REFERENCES AND NOTES

  • Andrade C. Sample Size and its Importance in Research. Indian J Psychol Med. 2020 Jan 6;42(1):102-103. doi: 10.4103/IJPSYM.IJPSYM_504_19. PMID: 31997873; PMCID: PMC6970301.
  • Biau DJ, Kernéis S, Porcher R. Statistics in brief: the importance of sample size in the planning and interpretation of medical research. Clin Orthop Relat Res. 2008 Sep;466(9):2282-8. doi: 10.1007/s11999-008-0346-9. Epub 2008 Jun 20. PMID: 18566874; PMCID: PMC2493004.
  • Faber J, Fonseca LM. How sample size influences research outcomes. Dental Press J Orthod. 2014 Jul-Aug;19(4):27-9. doi: 10.1590/2176-9451.19.4.027-029.ebo. PMID: 25279518; PMCID: PMC4296634.
  • Fogel DB. Factors associated with clinical trials that fail and opportunities for improving the likelihood of success: A review. Contemp Clin Trials Commun. 2018 Aug 7;11:156-164. doi: 10.1016/j.conctc.2018.08.001. PMID: 30112460; PMCID: PMC6092479.
  • Gupta KK, Attri JP, Singh A, Kaur H, Kaur G. Basic concepts for sample size calculation: Critical step for any clinical trials! Saudi J Anaesth 2016;10:328-31.
  • ICH (International Council for Harmonisation of Technical Requirements for Human Use) Topic E 9 Statistical Principles for Clinical Trials. Chapter 3.5.
  • Martínez-Mesa J, González-Chica DA, Bastos JL, Bonamigo RR, Duquia RP. Sample size: how many participants do I need in my research? An Bras Dermatol. 2014 Jul-Aug;89(4):609-15. doi: 10.1590/abd1806-4841.20143705. PMID: 25054748; PMCID: PMC4148275.

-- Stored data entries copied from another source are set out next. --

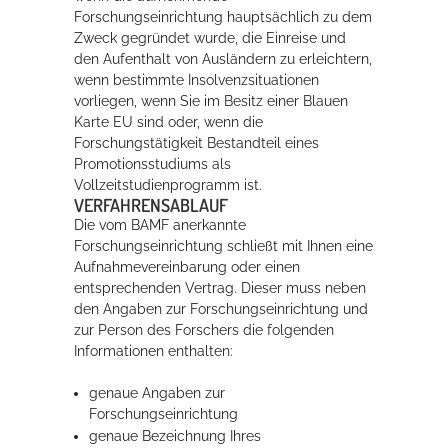
Forschungseinrichtung hauptsächlich zu dem
Zweck gegründet wurde, die Einreise und
den Aufenthalt von Ausländern zu erleichtern,
wenn bestimmte Insolvenzsituationen
vorliegen, wenn Sie im Besitz einer Blauen
Karte EU sind oder, wenn die
Forschungstätigkeit Bestandteil eines
Promotionsstudiums als
Vollzeitstudienprogramm ist.
VERFAHRENSABLAUF
Die vom BAMF anerkannte
Forschungseinrichtung schließt mit Ihnen eine
Aufnahmevereinbarung oder einen
entsprechenden Vertrag.
Dieser muss neben
den Angaben zur Forschungseinrichtung und
zur Person des Forschers die folgenden
Informationen enthalten:
genaue Angaben zur
Forschungseinrichtung
genaue Bezeichnung Ihres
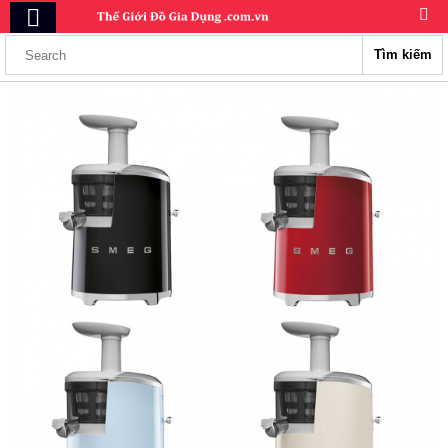
Tìm kiếm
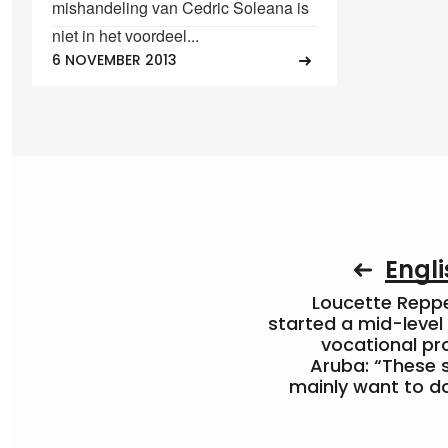
mishandeling van Cedric Soleana is
niet in het voordeel...
6 NOVEMBER 2013
Engli
Loucette Rep
started a mid-level
vocational pr
Aruba: “These 
mainly want to do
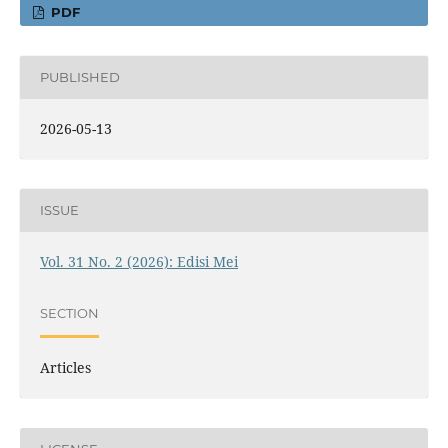
PDF
PUBLISHED
2026-05-13
ISSUE
Vol. 31 No. 2 (2026): Edisi Mei
SECTION
Articles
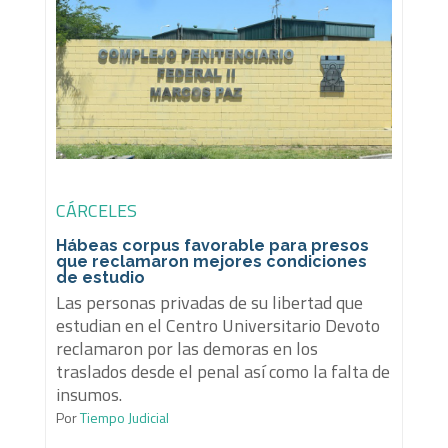
CÁRCELES
Hábeas corpus favorable para presos
que reclamaron mejores condiciones
de estudio
Las personas privadas de su libertad que
estudian en el Centro Universitario Devoto
reclamaron por las demoras en los
traslados desde el penal así como la falta de
insumos.
Por
Tiempo Judicial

  • Noordzij M, Tripepi G, Dekker FW, Zoccali C, Tanck MW, Jager KJ. Sample size calculations: basic principles and common pitfalls. Nephrol Dial Transplant. 2010 May;25(5):1388-93. doi: 10.1093/ndt/gfp732. Epub 2010 Jan 12. Erratum in: Nephrol Dial Transplant. 2010 Oct;25(10):3461-2. PMID: 20067907.
  • Nyirongo VB, Mukaka MM, Kalilani-Phiri LV. Statistical pitfalls in medical research. Malawi Med J. 2008 Mar;20(1):15-8. doi: 10.4314/mmj.v20i1.10949. PMID: 19260441; PMCID: PMC3345655.
  • Wang X, Ji X. Sample Size Estimation in Clinical Research: From Randomized Controlled Trials to Observational Studies. Chest. 2020 Jul;158(1S):S12-S20. doi: 10.1016/j.chest.2020.03.010. PMID: 32658647.